Job item> Rewrite the lines below from the first one through the line with "<< Tillbaka", replacing "INALAMBRICOS" with "WIRELESS" and leaving everything else as it is.

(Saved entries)
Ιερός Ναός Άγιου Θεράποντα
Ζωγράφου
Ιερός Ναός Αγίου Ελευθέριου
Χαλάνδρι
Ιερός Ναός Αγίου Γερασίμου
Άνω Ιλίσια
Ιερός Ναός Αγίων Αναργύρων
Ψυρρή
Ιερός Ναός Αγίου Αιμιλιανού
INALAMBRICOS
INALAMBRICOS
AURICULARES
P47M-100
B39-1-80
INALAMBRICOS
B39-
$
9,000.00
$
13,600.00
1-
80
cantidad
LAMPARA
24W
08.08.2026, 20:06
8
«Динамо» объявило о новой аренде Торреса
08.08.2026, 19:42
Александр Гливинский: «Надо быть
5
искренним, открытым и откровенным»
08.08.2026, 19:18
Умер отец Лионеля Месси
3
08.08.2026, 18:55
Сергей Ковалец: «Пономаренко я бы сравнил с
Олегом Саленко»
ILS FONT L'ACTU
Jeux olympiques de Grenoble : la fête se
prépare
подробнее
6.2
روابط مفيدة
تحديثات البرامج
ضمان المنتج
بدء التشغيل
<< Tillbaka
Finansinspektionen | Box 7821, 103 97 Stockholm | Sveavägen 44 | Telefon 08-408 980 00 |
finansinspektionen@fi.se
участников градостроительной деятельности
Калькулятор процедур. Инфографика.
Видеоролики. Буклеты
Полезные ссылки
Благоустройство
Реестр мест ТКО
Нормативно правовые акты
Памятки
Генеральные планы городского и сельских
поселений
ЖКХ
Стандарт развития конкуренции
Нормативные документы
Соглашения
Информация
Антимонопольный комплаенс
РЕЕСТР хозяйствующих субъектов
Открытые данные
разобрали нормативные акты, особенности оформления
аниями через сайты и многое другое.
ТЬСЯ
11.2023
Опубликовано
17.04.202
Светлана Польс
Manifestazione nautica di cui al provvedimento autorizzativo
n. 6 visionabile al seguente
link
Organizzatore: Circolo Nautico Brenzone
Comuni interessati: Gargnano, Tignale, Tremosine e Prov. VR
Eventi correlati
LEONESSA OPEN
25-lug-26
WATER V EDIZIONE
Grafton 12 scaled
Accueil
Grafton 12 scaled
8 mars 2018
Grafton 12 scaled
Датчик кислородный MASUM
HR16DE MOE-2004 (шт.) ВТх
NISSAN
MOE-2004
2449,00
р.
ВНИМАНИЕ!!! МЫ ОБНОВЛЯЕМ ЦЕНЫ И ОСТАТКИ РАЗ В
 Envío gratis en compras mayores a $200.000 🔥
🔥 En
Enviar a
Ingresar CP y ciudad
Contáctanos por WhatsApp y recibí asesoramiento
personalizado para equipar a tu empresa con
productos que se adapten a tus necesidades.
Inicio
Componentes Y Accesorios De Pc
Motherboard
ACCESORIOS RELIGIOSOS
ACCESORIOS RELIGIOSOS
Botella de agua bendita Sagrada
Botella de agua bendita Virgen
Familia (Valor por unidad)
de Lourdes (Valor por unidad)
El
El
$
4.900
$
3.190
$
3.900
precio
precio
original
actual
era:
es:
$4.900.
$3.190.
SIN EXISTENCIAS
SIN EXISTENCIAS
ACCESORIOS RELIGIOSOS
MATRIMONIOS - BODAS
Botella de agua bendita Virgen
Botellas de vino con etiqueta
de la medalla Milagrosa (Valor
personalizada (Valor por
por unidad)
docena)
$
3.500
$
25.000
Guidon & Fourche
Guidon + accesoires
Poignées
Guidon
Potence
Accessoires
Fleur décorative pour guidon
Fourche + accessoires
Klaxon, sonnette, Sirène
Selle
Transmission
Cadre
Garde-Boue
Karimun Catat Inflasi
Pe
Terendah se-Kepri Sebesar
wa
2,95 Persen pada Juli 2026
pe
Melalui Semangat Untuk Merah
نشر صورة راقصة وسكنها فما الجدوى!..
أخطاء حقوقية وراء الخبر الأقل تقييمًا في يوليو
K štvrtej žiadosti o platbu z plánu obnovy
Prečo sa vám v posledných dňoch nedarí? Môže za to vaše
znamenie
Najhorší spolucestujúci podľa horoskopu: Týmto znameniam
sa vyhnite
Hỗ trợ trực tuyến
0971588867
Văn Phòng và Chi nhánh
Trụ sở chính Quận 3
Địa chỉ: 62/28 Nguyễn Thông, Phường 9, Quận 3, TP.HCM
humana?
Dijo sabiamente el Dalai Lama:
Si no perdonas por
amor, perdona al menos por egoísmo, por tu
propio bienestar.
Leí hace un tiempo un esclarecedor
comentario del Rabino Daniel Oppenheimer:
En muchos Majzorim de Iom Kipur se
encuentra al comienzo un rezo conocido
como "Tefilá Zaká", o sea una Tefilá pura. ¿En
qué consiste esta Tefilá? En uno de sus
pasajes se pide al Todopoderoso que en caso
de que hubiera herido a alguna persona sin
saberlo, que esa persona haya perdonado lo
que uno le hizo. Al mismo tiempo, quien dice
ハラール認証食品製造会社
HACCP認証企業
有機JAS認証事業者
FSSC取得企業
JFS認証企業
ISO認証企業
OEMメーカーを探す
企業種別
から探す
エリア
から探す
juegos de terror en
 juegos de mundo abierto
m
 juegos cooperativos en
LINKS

Reply to the task>
Ιερός Ναός Άγιου Θεράποντα
Ζωγράφου
Ιερός Ναός Αγίου Ελευθέριου
Χαλάνδρι
Ιερός Ναός Αγίου Γερασίμου
Άνω Ιλίσια
Ιερός Ναός Αγίων Αναργύρων
Ψυρρή
Ιερός Ναός Αγίου Αιμιλιανού
WIRELESS
WIRELESS
AURICULARES
P47M-100
B39-1-80
WIRELESS
B39-
$
9,000.00
$
13,600.00
1-
80
cantidad
LAMPARA
24W
08.08.2026, 20:06
8
«Динамо» объявило о новой аренде Торреса
08.08.2026, 19:42
Александр Гливинский: «Надо быть
5
искренним, открытым и откровенным»
08.08.2026, 19:18
Умер отец Лионеля Месси
3
08.08.2026, 18:55
Сергей Ковалец: «Пономаренко я бы сравнил с
Олегом Саленко»
ILS FONT L'ACTU
Jeux olympiques de Grenoble : la fête se
prépare
подробнее
6.2
روابط مفيدة
تحديثات البرامج
ضمان المنتج
بدء التشغيل
<< Tillbaka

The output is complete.